Vladimir Pomar explicita a preferência dos militares pelos abastados. O Brasil aumentou sua dependência dos capitais e das tecnologias internacionais. "Seu desenvolvimento ficou atrelado aos recursos externos, que financiaram as importações de consumo das classes de rendas alta e média, em vez de ampliar o parque substitutivo das importações e produtor de tecnologias e máquinas. A renda dos mais ricos cresceu para 65% do total do país, enquanto as dos mais pobres caiu para 12%. (…) Assim, em lugar de preparar o Brasil para o futuro, a economia do período militar o deixou fragilizado para enfrentar os desafios da nova revolução tecnológica e da globalização da economia".

Flávio Aguiar é enfático: "O ideal de todos os próceres do regime de 1964, civis e militares, era o de uma república sem democracia, de um país sem povo e de um estado nacional sem nação".

Marcos Fonseca, que entrevistou dom Paulo Evaristo Arns, afirma que o religioso em momento algum aceitou o regime militar. No tocante a tortura, Arns desabafou: "De fato, a lei dizia que não se torturasse e o próprio primeiro presidente militar (Castello Branco) era contra a tortura. Quando fui falar com o general Golbery, com quem eu me encontrei cinco vezes por causa da tortura, ele sempre dizia que a linha dura formava um grupo dentro do quartel e esse grupo era um grupo fechado. E ele deu um exemplo. Um coronel estava vigiando a tortura no Rio quando chegaram aqueles que deveriam ser interrogados e, portanto, torturados e, normalmente, mortos. De repente, entra o filho dele.

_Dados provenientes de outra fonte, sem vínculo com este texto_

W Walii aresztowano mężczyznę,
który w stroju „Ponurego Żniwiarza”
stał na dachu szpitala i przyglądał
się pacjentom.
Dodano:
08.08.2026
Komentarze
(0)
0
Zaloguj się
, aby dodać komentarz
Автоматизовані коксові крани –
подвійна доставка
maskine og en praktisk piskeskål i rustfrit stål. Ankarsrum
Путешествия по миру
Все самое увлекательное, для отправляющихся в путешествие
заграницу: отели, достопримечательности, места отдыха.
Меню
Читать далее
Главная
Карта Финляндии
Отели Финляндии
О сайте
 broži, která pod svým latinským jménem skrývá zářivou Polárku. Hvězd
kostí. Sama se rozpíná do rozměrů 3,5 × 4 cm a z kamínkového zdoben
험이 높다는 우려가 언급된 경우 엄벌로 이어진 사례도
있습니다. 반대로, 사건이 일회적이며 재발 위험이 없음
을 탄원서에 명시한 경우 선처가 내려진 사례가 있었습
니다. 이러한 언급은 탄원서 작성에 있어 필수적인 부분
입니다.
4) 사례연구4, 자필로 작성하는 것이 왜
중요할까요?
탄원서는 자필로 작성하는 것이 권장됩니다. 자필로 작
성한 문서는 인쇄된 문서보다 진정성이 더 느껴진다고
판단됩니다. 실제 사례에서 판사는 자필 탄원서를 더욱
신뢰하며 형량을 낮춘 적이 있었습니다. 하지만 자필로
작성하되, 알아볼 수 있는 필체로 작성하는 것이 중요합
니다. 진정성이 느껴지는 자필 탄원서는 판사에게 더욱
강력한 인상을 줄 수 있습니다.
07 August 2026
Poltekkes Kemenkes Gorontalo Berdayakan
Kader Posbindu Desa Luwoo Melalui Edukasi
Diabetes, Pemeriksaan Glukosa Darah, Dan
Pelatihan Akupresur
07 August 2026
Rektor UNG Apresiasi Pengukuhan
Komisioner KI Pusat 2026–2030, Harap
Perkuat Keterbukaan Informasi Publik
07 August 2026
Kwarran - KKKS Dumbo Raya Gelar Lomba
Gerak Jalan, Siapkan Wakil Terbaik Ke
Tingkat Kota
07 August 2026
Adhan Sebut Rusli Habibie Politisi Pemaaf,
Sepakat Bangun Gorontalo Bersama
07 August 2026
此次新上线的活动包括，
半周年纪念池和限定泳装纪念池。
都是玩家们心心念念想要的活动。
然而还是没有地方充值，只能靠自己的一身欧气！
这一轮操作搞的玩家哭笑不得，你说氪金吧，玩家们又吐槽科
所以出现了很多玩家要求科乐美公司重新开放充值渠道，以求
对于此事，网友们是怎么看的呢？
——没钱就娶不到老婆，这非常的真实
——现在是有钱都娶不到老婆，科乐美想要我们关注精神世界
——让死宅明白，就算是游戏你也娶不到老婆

O coronel deu um pulo na cadeira e disse: "Esse não!’. Aí, todos os oficiais e outros torturadores que estavam ali disseram: "Se não for ele, vai o senhor’. De maneira que a regra era extrema, era observada em extremo. Isso me foi contado pelo general Golbery, o assistente do Geisel". Sobre o jornalista Vladimir Herzog, diretor da TV Cultura de São Paulo morto, aos 25 de outubro de 1975, quando foi prestar depoimento no DOI-CODI-Departamento de Operações e Informações e Centro de Operações de Defesa Interna do II Exército, Arns sem meias palavras esclarece: "Nós sabíamos que ele (Herzog) tinha sido morto pela tortura e abafaram. Avisei o Golbery à noite, antes do dia do enterro, e o Golbery me respondeu: "Isso é uma traição, uma traição contra o governo, porque o governo não foi torturar’. Eu disse: Não é. Foi o governo que torturou".